In the article on Jigsaw's Tune extension, why does the extension's description say Tune isn't meant for direct targets of harassment? Answer in one to three sentences.

SOURCE EXTRACT: Begin

Alphabet incubator Jigsaw has released an experimental Chrome extension that’s meant to make our online browsing experience a little bit nicer by freeing it of toxic comments. The extension, called Tune, lets you choose to see varying levels of polite or aggressive comments. “Zen mode” turns off comments entirely, while “volume levels” ranging from “quiet” to “blaring” let through different amounts of toxicity (like attacks, insults, profanity, etc).

The open-source extension uses machine learning to determine how likely a comment is to be perceived as toxic. It uses Perspective, an API created in 2017 by Jigsaw and Google’s Counter Abuse Technology team, and it’s used by news organizations including The New York Times and The Guardian to experiment with online moderation. Below is an example of how Perspective sorts comments by toxicity:

Image: Perspective

Jigsaw is careful to note that Tune is an experiment that’s still in progress, and it can be inaccurate at labeling which comments are toxic. The extension “isn’t meant to be a solution for direct targets of harassment (for whom seeing direct threats can be vital for their safety), nor is Tune a solution for all toxicity,” the extension’s description reads. Rather, it’s meant to show users how machine learning can be used to improve discussions online.

So far, the extension is available for YouTube, Reddit, Facebook, Twitter, and Disqus comments. Filtered-out comments show up blank with a dot, which can be opened to reveal the actual comment. Using it on my own Twitter feed set to the lowest “Quiet” setting, it incorrectly labeled this “devastating Beto attack ad” that’s actually a parody video as toxic. But can you really blame the AI? Machine learning still has a ways to go before it can detect layers of irony, and maybe this serves as an example that choosing to ignore things we don’t want to see can ultimately do more harm than good — or just make us miss a funny video.

SOURCE EXTRACT: End
RECORD EXTRACTS: Begin

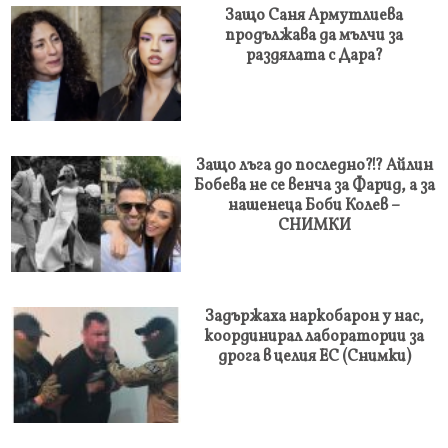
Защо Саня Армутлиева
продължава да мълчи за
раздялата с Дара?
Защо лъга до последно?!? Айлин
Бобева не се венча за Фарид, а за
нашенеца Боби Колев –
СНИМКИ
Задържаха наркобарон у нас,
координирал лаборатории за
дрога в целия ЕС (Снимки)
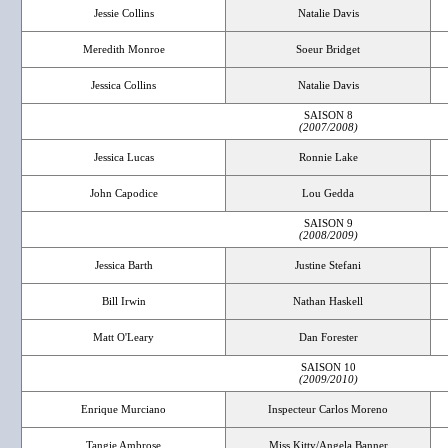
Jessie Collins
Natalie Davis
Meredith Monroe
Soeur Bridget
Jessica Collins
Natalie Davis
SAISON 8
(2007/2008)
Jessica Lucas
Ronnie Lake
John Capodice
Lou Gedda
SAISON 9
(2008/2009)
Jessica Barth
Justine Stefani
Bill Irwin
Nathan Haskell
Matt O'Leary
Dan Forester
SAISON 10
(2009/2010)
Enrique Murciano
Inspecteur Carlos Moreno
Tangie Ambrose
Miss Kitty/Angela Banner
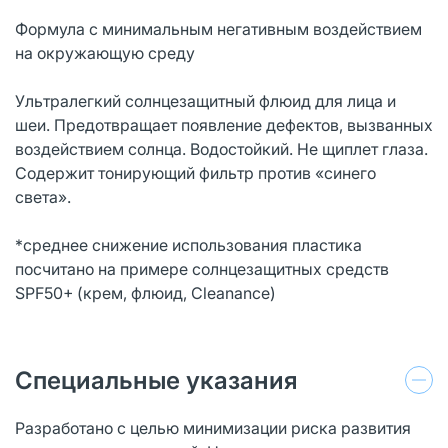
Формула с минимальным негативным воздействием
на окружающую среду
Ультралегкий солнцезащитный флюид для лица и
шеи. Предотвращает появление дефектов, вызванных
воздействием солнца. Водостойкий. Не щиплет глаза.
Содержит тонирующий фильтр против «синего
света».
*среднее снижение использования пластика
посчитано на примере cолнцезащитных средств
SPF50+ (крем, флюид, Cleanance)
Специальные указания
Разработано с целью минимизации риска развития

RECORD EXTRACTS: End
RECORD EXTRACTS: Begin

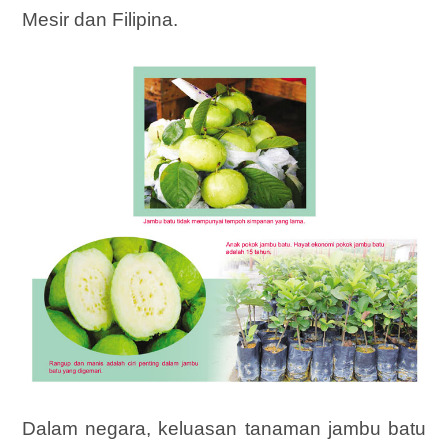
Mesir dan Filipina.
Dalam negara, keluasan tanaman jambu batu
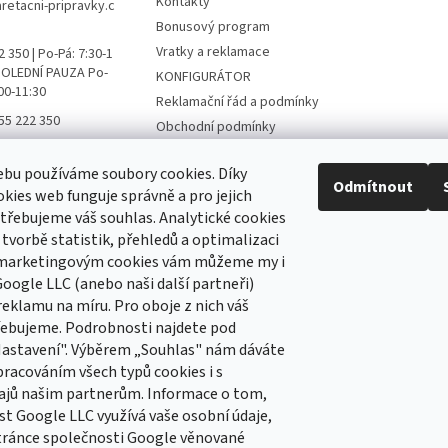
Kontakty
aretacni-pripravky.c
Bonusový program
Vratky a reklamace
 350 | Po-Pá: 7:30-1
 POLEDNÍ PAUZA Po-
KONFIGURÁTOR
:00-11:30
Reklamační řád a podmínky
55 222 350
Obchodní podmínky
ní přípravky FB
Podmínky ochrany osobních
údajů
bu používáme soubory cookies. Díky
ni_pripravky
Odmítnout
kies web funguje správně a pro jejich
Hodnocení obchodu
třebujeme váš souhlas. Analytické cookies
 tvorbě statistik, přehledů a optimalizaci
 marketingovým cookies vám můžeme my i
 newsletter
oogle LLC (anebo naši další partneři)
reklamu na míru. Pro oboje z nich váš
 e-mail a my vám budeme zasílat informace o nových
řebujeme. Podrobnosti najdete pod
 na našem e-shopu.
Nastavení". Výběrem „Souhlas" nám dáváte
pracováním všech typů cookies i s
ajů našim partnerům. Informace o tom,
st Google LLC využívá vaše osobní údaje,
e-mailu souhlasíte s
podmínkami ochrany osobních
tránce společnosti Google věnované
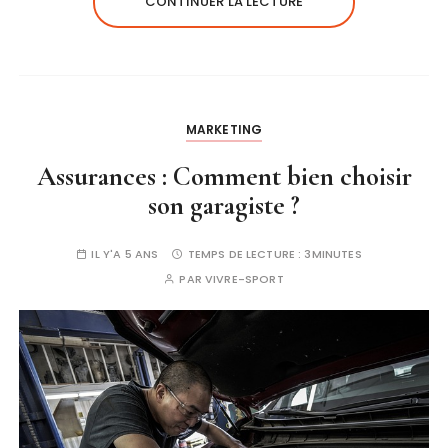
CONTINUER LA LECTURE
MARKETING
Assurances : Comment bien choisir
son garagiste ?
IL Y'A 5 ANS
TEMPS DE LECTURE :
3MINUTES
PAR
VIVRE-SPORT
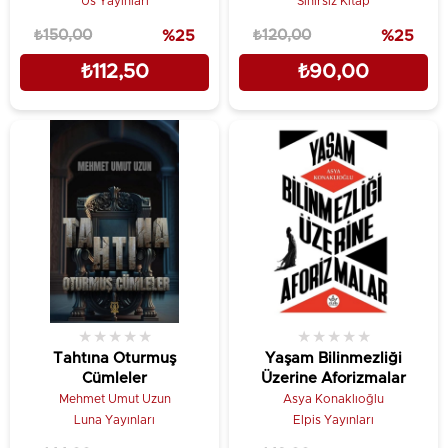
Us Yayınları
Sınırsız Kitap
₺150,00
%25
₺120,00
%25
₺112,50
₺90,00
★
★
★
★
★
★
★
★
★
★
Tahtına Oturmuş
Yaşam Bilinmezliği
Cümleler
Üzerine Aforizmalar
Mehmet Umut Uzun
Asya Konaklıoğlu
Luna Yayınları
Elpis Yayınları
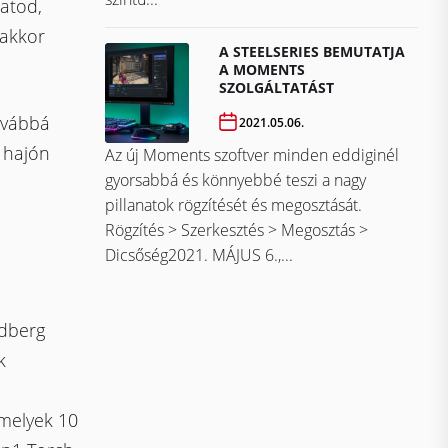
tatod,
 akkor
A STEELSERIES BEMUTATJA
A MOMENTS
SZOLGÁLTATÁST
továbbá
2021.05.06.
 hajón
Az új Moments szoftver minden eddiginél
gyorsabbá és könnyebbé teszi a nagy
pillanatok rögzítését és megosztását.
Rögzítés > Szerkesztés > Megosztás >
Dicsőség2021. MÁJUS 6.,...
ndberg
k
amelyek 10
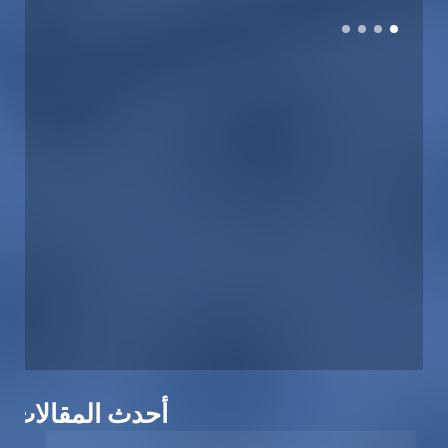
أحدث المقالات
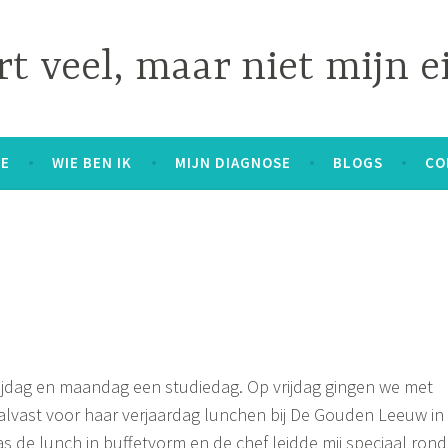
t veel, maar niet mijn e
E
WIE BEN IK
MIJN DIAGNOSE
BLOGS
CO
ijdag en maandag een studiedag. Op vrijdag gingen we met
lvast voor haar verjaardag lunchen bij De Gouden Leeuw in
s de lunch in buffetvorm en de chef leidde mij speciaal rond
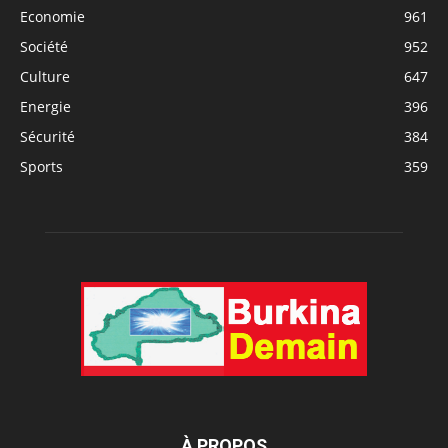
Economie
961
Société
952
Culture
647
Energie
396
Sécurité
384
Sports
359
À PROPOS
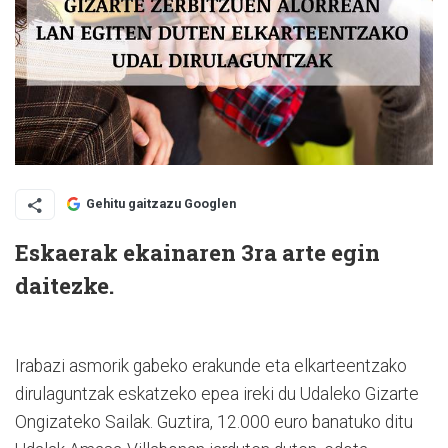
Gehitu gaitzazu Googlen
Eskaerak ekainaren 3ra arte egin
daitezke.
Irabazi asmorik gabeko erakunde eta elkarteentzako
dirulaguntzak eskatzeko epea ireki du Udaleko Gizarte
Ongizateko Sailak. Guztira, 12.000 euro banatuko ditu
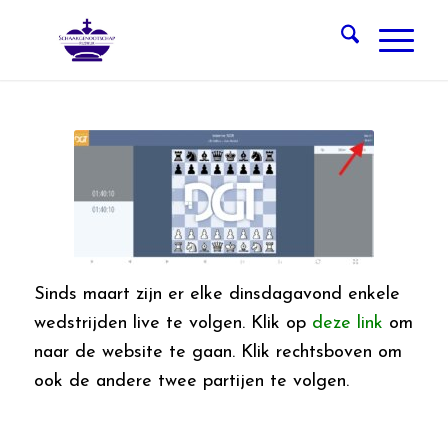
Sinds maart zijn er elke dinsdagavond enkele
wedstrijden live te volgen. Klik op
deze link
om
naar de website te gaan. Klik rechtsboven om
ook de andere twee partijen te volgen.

RECORD EXTRACTS: End

§ RESPONSE
The description says Tune isn't a solution for direct targets of harassment because seeing direct threats can be vital for their safety. Filtering those comments out could hide threats they need to see.